Oral Health | Sports Drinks and Tooth Decay
By Roger B. Parkes, DMD on July 24, 2017
A recent study found that 89% of adolescents, ages 12-14, consume sports drinks. From the 89% who do drink them, 68% have a sports drink anywhere from once a week to every day! The popularity of sports drinks continues to rise and, with that, comes a higher level of risk for their oral health.
It is recommended to drink water while exercising, as this is the best option, not only for your general health but also for the health of your mouth. Sports drinks are created to replenish any fluid, sugar, and electrolytes that you may lose during your exercise. Unfortunately, these drinks are acidic and packed with sugars. These kinds of ingredients take a toll on your teeth if regularly consumed.

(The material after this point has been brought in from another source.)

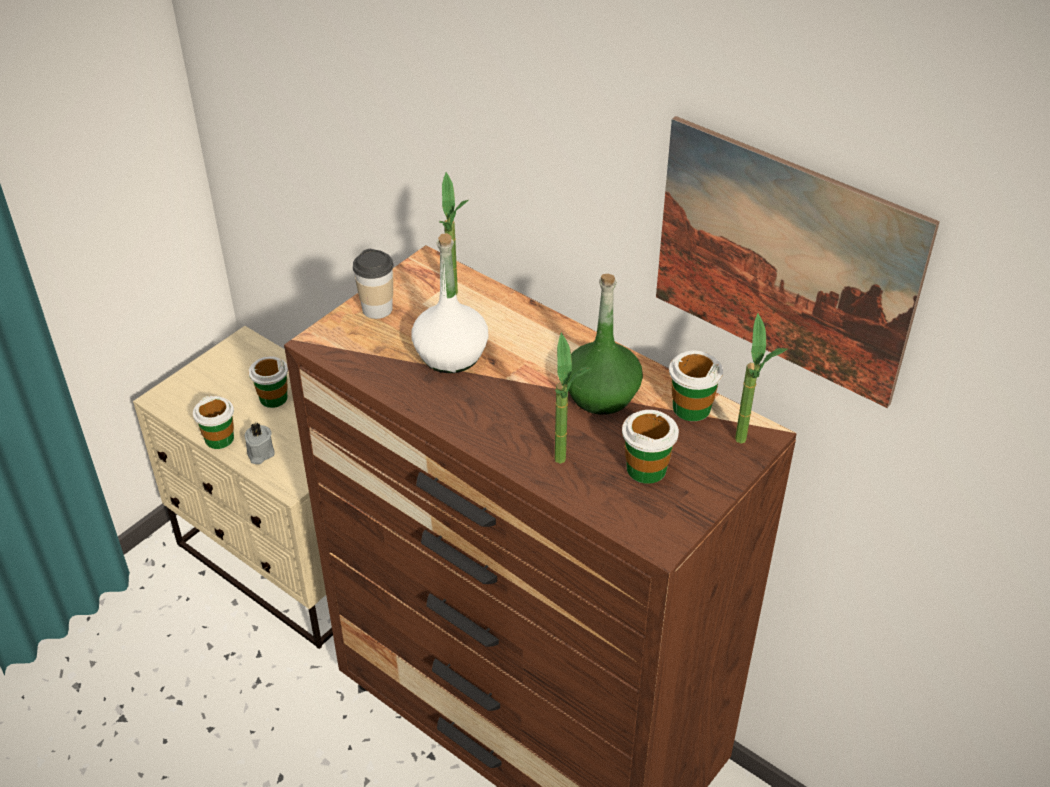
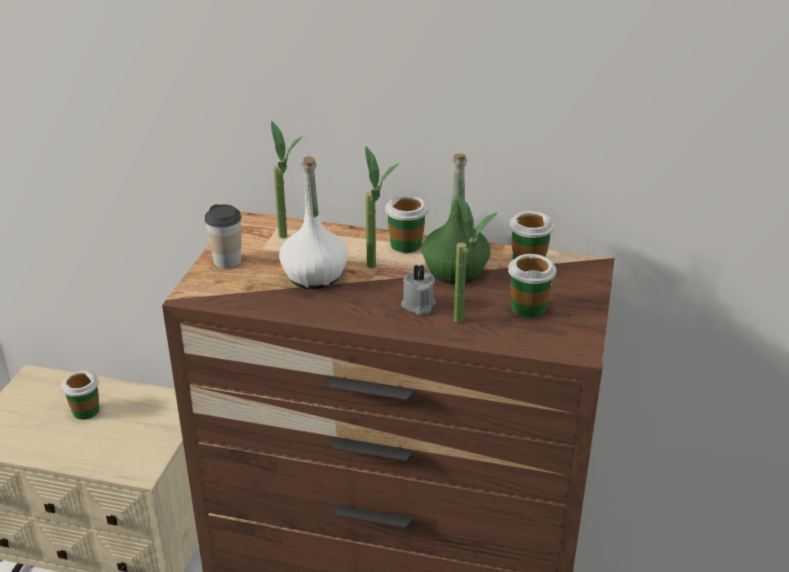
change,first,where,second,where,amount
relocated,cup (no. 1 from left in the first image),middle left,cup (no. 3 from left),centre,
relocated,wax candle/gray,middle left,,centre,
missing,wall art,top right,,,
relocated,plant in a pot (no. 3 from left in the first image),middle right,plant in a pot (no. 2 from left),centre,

The popularity of this kind of drink does not seem to be dying down anytime soon, either. One-third of sport drinks manufacturers who were surveyed said that teens are their target market. Branding is a large part of the popularity. Athlete endorsements and flashy advertisements catch the eye of teenagers and lead to purchases.
Tooth decay is a major concern with regular consumption of these drinks. For example, in the UK, tooth decay is the leading cause of hospital admissions for young children.
To fight tooth decay, one simple starting point is to limit the number of sports drinks you or your child consumes and replace them with water. On the dental side, brushing and flossing twice per day is critical to keeping a healthy mouth.